Li He / Li Ho
A thousand miles of moonlight
'Cirrus Minor' is a strangely affecting song that begins with birdsong and moves into a quiet guitar section. The lyrics when they come are a strange journey (supposedly a drug experience) from a natural but eerie scene of greenery and water to the sun, the moon, and Cirrus Minor.

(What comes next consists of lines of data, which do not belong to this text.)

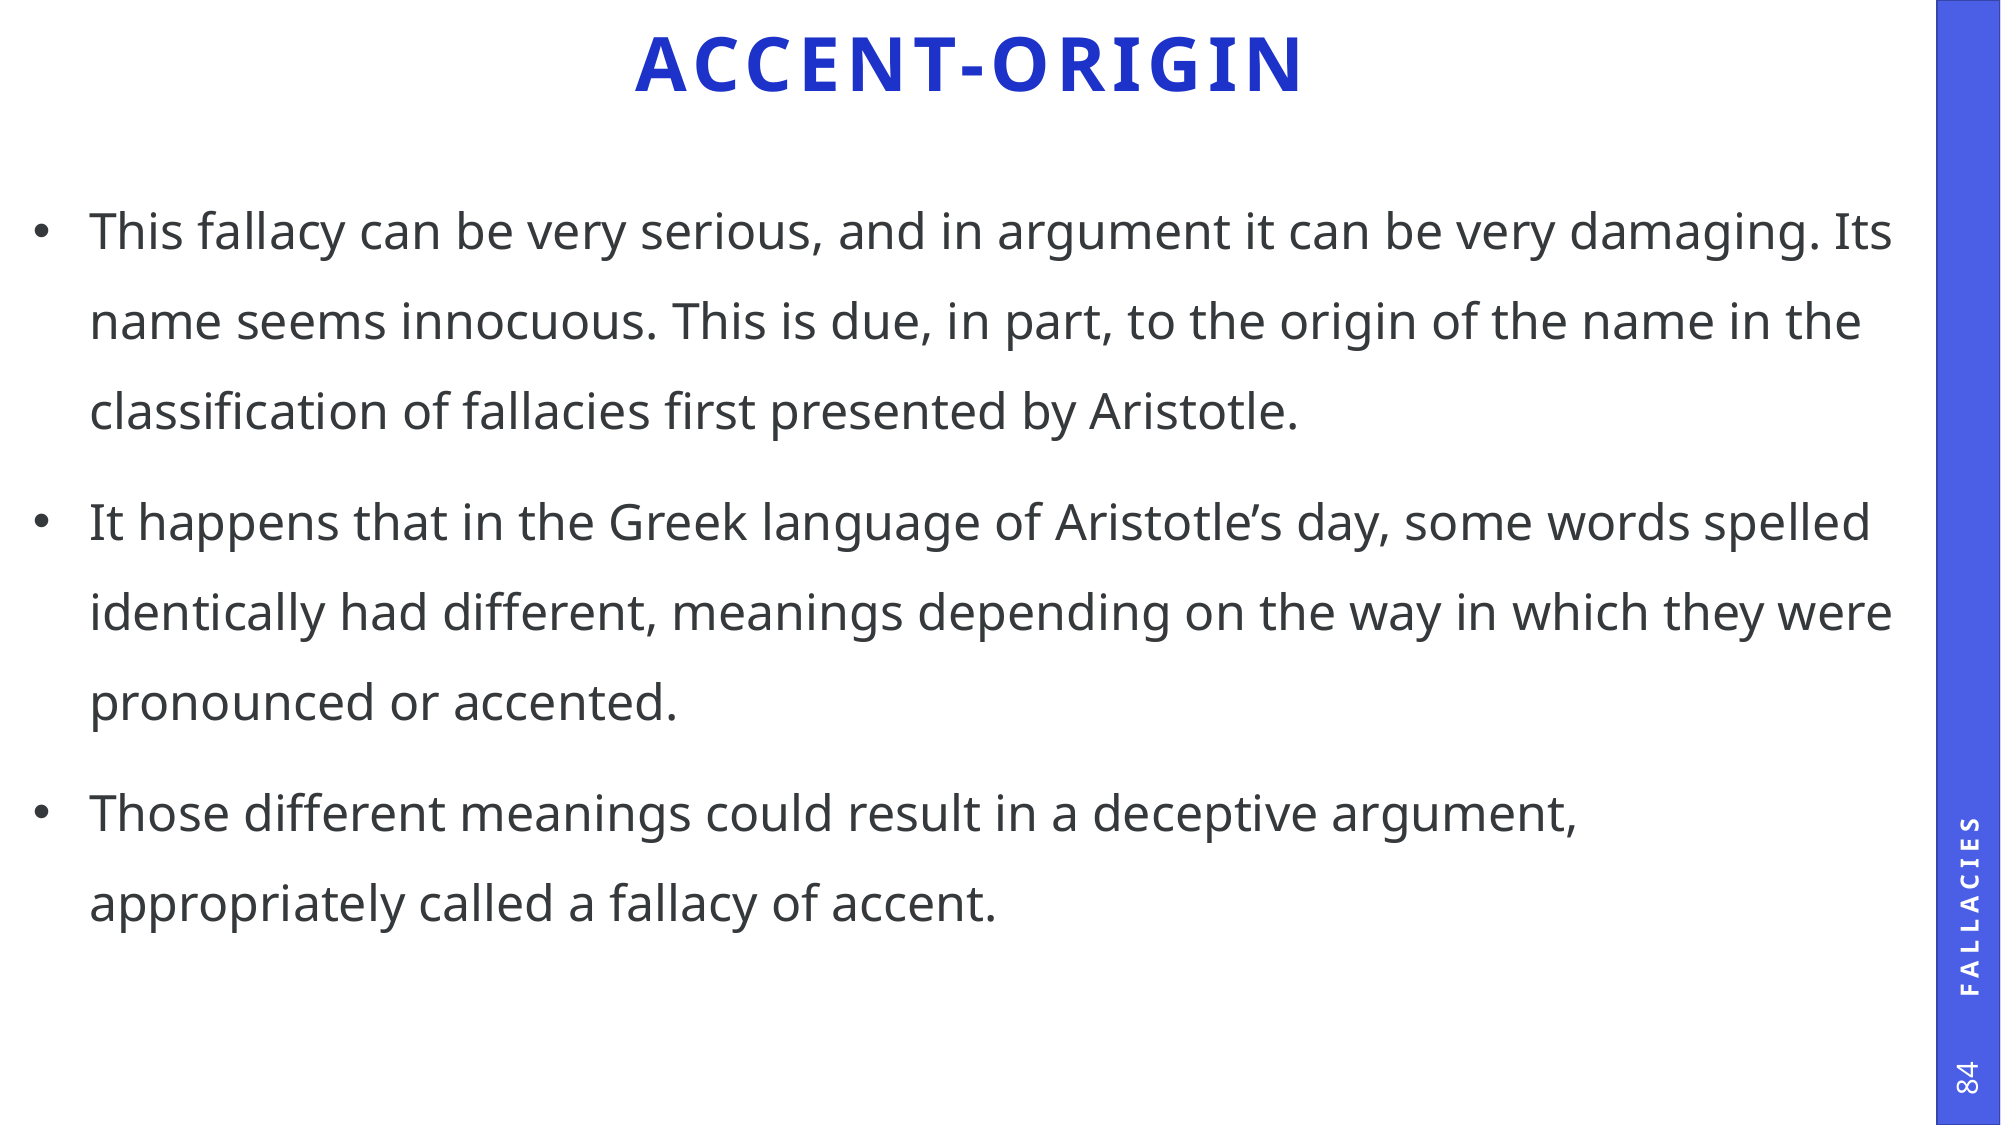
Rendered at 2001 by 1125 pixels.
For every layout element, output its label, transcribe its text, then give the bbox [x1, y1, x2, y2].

list This fallacy can be very serious, and in argument it can be very damaging. Its name seems innocuous. This is due, in part, to the origin of the name in the classification of fallacies first presented by Aristotle. It happens that in the Greek language of Aristotle’s day, some words spelled identically had different, meanings depending on the way in which they were pronounced or accented. Those different meanings could result in a deceptive argument, appropriately called a fallacy of accent. [32, 169, 1909, 1085]
footer Fallacies [1937, 0, 2000, 1032]
slide_number 84 [1937, 1032, 2000, 1125]
title ACCENT-Origin [32, 0, 1909, 136]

It ends with a haunting organ piece.
One line in the lyrics, 'A thousand miles of moonlight later', is from Li He's poem 'On the Frontier'.
In the introduction to the Poems of the Late T'ang, A. C. Graham takes this poem as example of the relative ease with which concrete images in Chinese can be transferred into English.
Who was Li He / Li Ho?
ON THE FRONTIER
A Tartar horn tugs at the north wind,
Thistle Gate shines whiter than the stream.
The sky swallows the road to Kokonor.
On the Great Wall, a thousand miles of moonlight.
The dew comes down, the banners drizzle,
Cold bronze rings the watches of the night.
The nomads' armour meshes serpents' scales.
Horses neigh, Evergreen Mound's champed white.
In the still of autumn see the Pleiades.
Far out on the sands, danger in the furze.
North of their tents is surely the sky's end
Where the sound of the river streams beyond the border.
|ON THE FRONTIER||塞下曲
sài xià qǔ
frontier under (=under the frontier) song
|A Tartar horn tugs at the north wind,||胡角引北風
hú jiǎo yǐn běi fēng
northern-barbarian horn pull north wind
|Thistle Gate shines whiter than the stream.||薊門白於水
jìmén bái yú shuǐ
thistle gate white than water
|The sky swallows the road to Kokonor.||天含青海道
tiān hán Qīnghǎi dào
sky hold-in-mouth Qinghai road
|On the Great Wall, a thousand miles of moonlight.||城頭月千里
chéng toú yuè qiān lǐ
wall top moon thousand mile
|The dew comes down, the banners drizzle,||露下旗濛濛
lù xià qí méngméng
dew come-down flag drizzle
|Cold bronze rings the watches of the night.||寒金鳴夜刻
hán jīn míng yè kè cold metal sound night watch
|The nomads' armour meshes serpents' scales.||蕃甲鎖蛇鱗
fān jiǎ suǒ shé lín
barbarian armour lock snake scale
|Horses neigh, Evergreen Mound's champed white.||馬嘶青塚白
mǎ sī qīng zhǒng bái
horse neigh green grave-mound white
|In the still of autumn see the Pleiades.||秋靜見旄頭
qiū jìng jiàn máotóu
autumn quiet see yak-tail-flag top
|Far out on the sands, danger in the furze.||沙遠席羈愁
shā yuǎn xí jī chóu
sand far mat/seat bridle anxious
|North of their tents is surely the sky's end||帳北天應盡
zhàng běi tiān yīng jìn
tent north sky must end
|Where the sound of the river streams beyond the border.||河聲出塞流
hé shēng chū sài liú
river sound issue frontier flow
The Thistle Gate is a reference to the 薊 Jì area, which in ancient times was situated in northern Hebei, north of present-day Beijing. (In fact, modern Beijing has a place name in the north west of the city called 薊門 Jìmén 'Thistle Gate').
The 旄 máo refers to yak-tail, and also to a kind of ancient flag, decorated with yak tail at the top. However, 旄頭 máotóu (mao head) actually referred to the Pleiades. The modern name is 昴 mǎo. As Graham points out, the flickering of the Pleiades was an omen of invasion by the northern barbarians.
The eleventh line is subject to a number of interpretations. Graham has chosen an interpretation which analyses 席羈 xíjī ('seat bridle') as a type of plant.